# Monks of New Skete books?



## twilitewulf (Jun 4, 2009)

I'm doing a lot of research right now in preparation for getting my first GSD puppy later this year. I've read both good & bad things about the books by the Monks of New Skete. Before I grab them off Amazon, I was just wondering what the folks here think of their books?


----------



## SunCzarina (Nov 24, 2000)

I like them for basic knowledge. Some of the methods are old school, like alpha rolling the dog (not necessary). How to be your dog's best friend is better (IMO) than the puppy book.


----------



## meisha98 (Aug 27, 2008)

I'm with Jenn- there is lots of info out there. Why not try the library before putting alot of money into the different books? Then just by the ones that click with you.


----------



## littledmc17 (Apr 9, 2008)

I got GSD for dummies thought it was informative


----------



## SunCzarina (Nov 24, 2000)

The dummies book is good too. I bought it as a gag gift for my husband when Luther was a pup (Luther was so not our previous dog!) but I read it and actually lent it out to friends who had new puppies.


----------



## Chicagocanine (Aug 7, 2008)

IMO there are much better books out there for new puppy owners.

One you can get for free is "Before You Get Your Puppy" by Ian Dunbar. This website is offering an electronic copy of the book for free:
http://www.siriuspup.com/beforebook.html

If you like it, he also has a book called "After You Get Your Puppy."


----------



## Tbarrios333 (May 31, 2009)

I liked "How to teach new dog old tricks" by Ian Dunbar.
It's very informative and has some humor in it. It's all positive reinforcement.


----------



## middleofnowhere (Dec 20, 2000)

My favorites:
(These are several years old)
sheila Booth Purely Positive Training: Companion to Competition
Bill Campbell The New Better Behavior for Dogs

Pat Miller has several out on positive training


What I look for is a positive approach. If a book recommends alpha rolls, nose grabs, choke collars - then they're off my list.

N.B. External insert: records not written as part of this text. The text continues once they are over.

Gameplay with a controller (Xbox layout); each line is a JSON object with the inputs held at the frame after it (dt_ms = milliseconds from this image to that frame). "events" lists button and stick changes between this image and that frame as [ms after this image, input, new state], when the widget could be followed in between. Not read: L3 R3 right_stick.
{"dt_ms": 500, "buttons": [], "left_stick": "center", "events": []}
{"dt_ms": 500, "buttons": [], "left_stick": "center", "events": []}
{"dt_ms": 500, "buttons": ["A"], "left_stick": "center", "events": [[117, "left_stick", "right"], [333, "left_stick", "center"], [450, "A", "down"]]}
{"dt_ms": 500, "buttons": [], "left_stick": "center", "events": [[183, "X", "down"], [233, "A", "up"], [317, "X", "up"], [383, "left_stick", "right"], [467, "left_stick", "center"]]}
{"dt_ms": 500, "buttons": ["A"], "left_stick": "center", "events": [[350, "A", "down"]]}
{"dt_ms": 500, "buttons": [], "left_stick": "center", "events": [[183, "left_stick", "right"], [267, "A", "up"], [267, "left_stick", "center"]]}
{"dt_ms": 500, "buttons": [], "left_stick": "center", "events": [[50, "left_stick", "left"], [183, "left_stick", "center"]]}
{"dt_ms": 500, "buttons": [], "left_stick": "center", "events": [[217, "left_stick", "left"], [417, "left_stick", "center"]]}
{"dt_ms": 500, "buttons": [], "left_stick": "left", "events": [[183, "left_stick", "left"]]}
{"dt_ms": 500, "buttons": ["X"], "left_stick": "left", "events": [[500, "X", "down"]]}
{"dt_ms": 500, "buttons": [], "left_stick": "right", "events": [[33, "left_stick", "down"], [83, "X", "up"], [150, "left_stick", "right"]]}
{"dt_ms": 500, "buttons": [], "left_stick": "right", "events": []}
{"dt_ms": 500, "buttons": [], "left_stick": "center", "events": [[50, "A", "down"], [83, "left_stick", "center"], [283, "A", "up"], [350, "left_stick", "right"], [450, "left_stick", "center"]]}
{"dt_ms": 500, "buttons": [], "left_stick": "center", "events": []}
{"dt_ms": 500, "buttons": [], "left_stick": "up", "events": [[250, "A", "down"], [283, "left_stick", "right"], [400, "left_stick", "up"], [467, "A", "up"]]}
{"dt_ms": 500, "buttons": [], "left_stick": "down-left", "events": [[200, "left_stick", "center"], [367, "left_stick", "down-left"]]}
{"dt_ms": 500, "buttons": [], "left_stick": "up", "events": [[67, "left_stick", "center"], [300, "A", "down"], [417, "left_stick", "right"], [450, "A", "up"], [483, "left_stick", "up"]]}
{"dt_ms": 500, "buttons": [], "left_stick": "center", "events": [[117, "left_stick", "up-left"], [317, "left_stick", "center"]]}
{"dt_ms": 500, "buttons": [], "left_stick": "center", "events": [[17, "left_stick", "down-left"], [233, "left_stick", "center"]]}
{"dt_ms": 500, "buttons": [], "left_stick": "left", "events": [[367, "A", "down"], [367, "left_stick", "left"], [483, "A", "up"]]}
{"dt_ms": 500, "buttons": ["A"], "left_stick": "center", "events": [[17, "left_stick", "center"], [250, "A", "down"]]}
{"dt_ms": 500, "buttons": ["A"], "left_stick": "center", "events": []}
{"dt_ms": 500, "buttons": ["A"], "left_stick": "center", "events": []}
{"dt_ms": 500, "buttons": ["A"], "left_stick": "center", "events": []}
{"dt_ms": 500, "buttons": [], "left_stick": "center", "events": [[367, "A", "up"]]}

I have both Monk's books. They were pretty revolutionary in some respects but that was long long ago.


----------



## twilitewulf (Jun 4, 2009)

Thanks for all the recommendations. I've read 2 of the Dog Whisperer books, which were very good but were really more about dog psychology than training, so now I'm looking for a good resource for positive training - like middleofnowhere said, no alpha rolls, choke collars, etc. I didn't realize the Monks of New Skete books were older and/or out-dated, I will definitely look into some of the other recommendations here.


----------



## middleofnowhere (Dec 20, 2000)

try http://www.dogwise.com for a wide selection


----------



## khawk (Dec 26, 2008)

I can add two books, the Culture Clash by Jean Donaldson and published in 1996, and a new book by Patricia McConnell, Tales of two species, essays on loving and living with dogs copyright 2009. If you liked How to be your dog's best friend by the Monks of New Skete you might like the Culture Clash book. Lots of nuts and bolts of training info from a behaviorist view. I actually liked the Tales of 2 species better, it was more what I expected from the Culture Clash, tales and philosophy about the dog-human connection. I found it thoughtful and thought provoking and more respectful of the dog as a being. I found the Culture Clash a little old hat, though I'm sure if I'd gotten hold of it in 1996 I would have been more impressed. But even with more than ten years under its belt the Culture Clash's last section on obedience training is worth the read, though I wasn't crazy about her recommendations for head halters such as the Gentle Leader and Halti for confirmed pullers. Thumbs up on both. khawk


----------